No Público de ontem surgiu um
trabalho interessante sobre a intervenção dos psicólogos em processos de
separação conjugal que envolvam filhos e nos riscos da sua intervenção ser mal
gerida e instrumentalizada por algum dos progenitores. Estes riscos são tanto
maiores quanto maior o nível de conflitualidade da separação, caso de situações
que podem considerar-se ao abrigo de uma designação não consensual
"síndrome de alienação parental". A utilização desta designação é ainda objecto de alguma controvérsia, mas o sofrimento de
adultos e crianças envolvidas é evidente.
Sobre este universo algumas notas,
sublinhando desde que se trata de facto de uma matéria sensível e requer uma
solidez ética e deontológica sob pena de se comprometer a qualidade imprescindível
da intervenção.
Dados do Relatório Estatísticas da
Justiça de Família e Menores referidos pela Associação Portuguesa para a
Igualdade Parental e Direito dos Filhos, referem que em 2012 se registaram mais
de 17 mil novos processos de regulação parental e 22 mil por incumprimento, um
aumento substancial face a anos anteriores. Estas situações que podem implicar
várias presenças em Tribunal demoram em média cerca de 30 meses a decidir. Em
situações mais difíceis, casos no âmbito da designada "alienação
parental" por exemplo, as crianças podem estar todo este tempo sem
contacto com pai ou mãe. No entanto, existem ainda situações extremas em que um
processo pode durar oito anos.
Importa referir que está
estabelecido que a decisão de regulação não deve ultrapassar um mês pelo que o
cenário é deveras preocupante. Veja-se por este quadro a complexidade dos
problemas colocados na intervenção.
A Associação refere que existem
falhas significativas quer por parte do sistema de justiça, quer por parte do
Instituto de Segurança Social legalmente envolvido nos casos de regulação
parental.
Em Janeiro de 2013 noticiava-se
que o Instituto tinha 154 técnicos para este volume de cerca de 39 000 casos
sendo que esses técnicos acumulam ainda outras funções, por exemplo, nas
Comissões de Protecção de Crianças e Jovens.
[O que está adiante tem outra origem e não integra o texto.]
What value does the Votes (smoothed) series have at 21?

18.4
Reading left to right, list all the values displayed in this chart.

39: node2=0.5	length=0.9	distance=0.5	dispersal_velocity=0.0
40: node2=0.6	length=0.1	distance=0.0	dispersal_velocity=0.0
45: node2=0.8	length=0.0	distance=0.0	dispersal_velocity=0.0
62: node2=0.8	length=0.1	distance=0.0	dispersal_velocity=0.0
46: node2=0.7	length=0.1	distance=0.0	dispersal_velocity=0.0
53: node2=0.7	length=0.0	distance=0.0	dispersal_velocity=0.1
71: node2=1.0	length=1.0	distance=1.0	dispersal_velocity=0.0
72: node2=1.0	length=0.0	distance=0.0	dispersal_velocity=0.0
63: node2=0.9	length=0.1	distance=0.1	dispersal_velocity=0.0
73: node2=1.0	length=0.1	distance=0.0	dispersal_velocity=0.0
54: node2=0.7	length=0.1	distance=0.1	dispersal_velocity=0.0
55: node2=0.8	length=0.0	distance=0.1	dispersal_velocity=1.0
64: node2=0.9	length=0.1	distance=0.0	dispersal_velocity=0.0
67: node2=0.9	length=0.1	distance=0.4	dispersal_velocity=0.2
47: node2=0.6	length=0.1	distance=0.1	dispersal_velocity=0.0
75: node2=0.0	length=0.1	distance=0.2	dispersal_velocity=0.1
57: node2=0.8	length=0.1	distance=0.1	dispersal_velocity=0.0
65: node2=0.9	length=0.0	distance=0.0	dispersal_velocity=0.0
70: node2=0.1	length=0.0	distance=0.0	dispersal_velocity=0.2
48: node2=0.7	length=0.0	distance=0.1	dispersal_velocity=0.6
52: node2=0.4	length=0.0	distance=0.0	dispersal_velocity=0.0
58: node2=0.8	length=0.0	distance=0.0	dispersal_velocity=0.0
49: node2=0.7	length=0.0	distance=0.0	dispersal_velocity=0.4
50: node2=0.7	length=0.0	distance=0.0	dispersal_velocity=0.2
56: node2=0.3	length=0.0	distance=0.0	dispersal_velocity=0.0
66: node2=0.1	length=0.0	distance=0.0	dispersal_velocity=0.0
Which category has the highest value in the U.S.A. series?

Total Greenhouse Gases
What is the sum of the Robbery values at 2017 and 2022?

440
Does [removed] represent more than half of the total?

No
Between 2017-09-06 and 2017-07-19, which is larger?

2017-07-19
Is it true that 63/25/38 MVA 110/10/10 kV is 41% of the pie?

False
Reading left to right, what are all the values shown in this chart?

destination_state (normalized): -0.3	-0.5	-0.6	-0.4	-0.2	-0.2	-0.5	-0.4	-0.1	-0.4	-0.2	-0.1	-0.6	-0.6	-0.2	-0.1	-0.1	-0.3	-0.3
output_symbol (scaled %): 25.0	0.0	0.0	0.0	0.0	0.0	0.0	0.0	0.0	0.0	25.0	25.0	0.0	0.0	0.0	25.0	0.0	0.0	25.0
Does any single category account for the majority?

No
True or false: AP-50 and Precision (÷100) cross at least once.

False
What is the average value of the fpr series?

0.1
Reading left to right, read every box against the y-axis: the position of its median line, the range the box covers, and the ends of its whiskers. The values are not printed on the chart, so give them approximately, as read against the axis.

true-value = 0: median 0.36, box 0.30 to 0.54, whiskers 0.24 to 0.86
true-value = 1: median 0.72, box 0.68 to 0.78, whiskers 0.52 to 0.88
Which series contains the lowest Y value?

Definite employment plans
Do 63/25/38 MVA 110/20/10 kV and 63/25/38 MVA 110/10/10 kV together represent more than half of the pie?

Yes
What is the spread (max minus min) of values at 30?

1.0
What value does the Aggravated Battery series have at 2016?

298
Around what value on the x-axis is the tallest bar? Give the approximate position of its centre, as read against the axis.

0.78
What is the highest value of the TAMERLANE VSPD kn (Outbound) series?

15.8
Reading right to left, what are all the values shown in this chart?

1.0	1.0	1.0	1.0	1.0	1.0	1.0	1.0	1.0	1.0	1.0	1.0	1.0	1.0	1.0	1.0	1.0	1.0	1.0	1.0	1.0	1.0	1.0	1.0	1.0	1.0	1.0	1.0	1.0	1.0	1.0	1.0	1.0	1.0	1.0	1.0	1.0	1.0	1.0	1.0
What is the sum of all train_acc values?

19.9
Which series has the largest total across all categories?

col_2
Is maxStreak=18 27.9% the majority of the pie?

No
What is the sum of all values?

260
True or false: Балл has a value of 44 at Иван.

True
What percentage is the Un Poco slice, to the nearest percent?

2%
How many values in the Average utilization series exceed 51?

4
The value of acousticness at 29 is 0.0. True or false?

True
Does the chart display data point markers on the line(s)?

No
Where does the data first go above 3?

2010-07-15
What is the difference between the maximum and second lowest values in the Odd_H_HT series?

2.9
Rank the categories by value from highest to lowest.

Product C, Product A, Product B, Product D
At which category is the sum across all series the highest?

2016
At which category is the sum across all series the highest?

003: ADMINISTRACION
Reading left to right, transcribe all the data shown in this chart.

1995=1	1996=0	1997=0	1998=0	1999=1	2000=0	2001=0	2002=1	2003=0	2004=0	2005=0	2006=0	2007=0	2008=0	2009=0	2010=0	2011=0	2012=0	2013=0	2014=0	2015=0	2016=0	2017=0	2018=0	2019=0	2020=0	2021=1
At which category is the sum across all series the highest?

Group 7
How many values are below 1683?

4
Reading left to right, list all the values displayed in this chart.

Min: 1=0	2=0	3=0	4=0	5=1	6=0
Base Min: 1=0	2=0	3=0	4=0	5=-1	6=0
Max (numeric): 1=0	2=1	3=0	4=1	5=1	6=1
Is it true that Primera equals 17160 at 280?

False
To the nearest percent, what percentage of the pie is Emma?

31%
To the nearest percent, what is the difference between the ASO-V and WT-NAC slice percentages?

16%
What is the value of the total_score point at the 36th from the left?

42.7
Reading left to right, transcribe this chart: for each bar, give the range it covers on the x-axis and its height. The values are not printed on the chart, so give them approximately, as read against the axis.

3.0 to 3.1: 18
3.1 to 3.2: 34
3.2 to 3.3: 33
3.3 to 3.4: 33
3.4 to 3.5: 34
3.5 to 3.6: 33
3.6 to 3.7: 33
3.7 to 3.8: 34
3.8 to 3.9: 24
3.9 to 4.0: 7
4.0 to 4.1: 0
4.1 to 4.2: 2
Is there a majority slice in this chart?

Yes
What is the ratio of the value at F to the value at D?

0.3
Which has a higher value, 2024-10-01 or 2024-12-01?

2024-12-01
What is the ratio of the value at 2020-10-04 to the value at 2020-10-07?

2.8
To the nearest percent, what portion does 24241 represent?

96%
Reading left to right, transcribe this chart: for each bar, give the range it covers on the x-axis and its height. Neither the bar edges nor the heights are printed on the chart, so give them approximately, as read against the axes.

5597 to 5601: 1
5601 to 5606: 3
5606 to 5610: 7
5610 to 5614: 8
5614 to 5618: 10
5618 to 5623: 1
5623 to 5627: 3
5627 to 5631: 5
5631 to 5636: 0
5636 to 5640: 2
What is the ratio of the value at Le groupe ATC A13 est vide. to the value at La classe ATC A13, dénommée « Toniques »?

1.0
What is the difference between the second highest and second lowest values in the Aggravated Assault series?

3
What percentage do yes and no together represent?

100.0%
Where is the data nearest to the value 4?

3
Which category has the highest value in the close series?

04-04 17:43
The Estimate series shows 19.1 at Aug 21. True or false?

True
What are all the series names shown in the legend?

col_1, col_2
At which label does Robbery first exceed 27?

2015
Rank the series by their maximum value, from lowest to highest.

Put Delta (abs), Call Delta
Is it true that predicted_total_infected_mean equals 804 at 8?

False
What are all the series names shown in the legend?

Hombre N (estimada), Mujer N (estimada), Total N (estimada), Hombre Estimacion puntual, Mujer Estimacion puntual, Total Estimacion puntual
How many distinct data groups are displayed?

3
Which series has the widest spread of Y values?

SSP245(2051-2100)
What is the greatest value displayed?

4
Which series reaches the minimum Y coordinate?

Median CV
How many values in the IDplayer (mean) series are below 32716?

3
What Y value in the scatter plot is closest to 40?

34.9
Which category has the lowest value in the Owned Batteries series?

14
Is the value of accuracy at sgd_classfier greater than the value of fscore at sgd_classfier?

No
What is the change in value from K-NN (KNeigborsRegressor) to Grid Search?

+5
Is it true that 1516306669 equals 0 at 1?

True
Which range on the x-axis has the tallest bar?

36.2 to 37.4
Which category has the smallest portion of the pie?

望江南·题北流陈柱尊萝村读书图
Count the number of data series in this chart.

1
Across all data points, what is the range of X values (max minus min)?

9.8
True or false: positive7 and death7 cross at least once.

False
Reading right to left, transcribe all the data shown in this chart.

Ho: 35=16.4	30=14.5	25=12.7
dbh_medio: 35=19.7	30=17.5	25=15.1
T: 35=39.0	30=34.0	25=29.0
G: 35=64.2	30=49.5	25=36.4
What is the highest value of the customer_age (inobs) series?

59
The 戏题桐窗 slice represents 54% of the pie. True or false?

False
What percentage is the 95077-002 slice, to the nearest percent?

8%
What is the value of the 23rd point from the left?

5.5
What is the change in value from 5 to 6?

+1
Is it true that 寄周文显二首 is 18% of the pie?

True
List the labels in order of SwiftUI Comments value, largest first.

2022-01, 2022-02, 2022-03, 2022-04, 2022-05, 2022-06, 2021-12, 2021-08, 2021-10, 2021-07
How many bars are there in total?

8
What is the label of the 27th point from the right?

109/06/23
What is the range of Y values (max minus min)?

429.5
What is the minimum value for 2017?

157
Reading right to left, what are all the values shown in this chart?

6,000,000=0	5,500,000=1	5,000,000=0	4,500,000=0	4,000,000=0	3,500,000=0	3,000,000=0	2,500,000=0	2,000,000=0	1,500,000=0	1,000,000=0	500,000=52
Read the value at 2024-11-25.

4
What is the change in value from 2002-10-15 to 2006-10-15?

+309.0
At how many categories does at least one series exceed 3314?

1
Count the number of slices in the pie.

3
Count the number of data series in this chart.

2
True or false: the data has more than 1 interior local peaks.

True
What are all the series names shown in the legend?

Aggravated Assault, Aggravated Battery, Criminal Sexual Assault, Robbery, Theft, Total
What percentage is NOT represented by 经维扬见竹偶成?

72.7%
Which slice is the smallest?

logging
Temos assim definida uma situação
absolutamente deplorável com previsíveis consequências negativas sérias para as
crianças, mas também, naturalmente para os adultos que, apesar da separação,
não perdem a condição de pais e desejam vê-la regulada. Este facto assume
especial relevância em casos de maior litígio ou até na já referida e controversa
situação de "alienação parental".
O princípio fundador do nosso
quadro normativo, o Superior Interesse da Criança, tantas vezes lembrado e
tantas vezes esquecido, exigiria, obviamente, que esta situação fosse
minimizada com urgência. É também neste princípio que, do meu ponto de vista
deve ser sediada a intervenção dos profissionais de psicologia. Dito de outra
maneira e de forma simplista, o cliente não será quem paga mas a ou as crianças
envolvidas e o seu bem-estar.
É ainda de considerar que em muitos
casos de separação podem emergir nos adultos, ou num deles, situações de
sofrimento, dor e/ou raiva, que “exigem” reparação e ajuda. Muitos pais lidam
sós com estes sentimentos pelo que os filhos surgem frequentemente como o “tudo
o que ficou” ou o que “não posso, não quero e tenho medo de também perder”.
Poderemos assistir então a
comportamentos de diabolização da figura do outro progenitor, manipulação das
crianças tentando comprá-las (o seu afecto), ou, mais pesado, a utilização dos
filhos como forma de agredir o outro o que torna necessária a intervenção
reguladora de estruturas ou serviços que se deseja oportuna no tempo e eficaz
na ajuda. É neste quadro e as frequentes tentativas de instrumentalização pelos elementos desavindos que se colocam os desafios à intervenção dos
profissionais de psicologia com riscos de tentativas de instrumentalização, não só às suas competências mas aos limites da
deontologia e da ética.
Este tipo de situações quando mal
acompanhadas ou resolvidas podem em alguns casos atingir limites sem retorno
como temos vindo a assistir com alguma regularidade.
É obviamente imprescindível
proteger o bem-estar das crianças mas não devemos esquecer que, em muitos
casos, existem também adultos em enorme sofrimento e que a sua eventual condenação,
sem mais, não será seguramente a melhor forma de os ajudar. Ajudando-os, os
miúdos serão ajudados. Protegendo os miúdos os adultos também serão ajudados.
Quero ainda sublinhar que, por
princípio, prefiro uma boa separação a uma má família.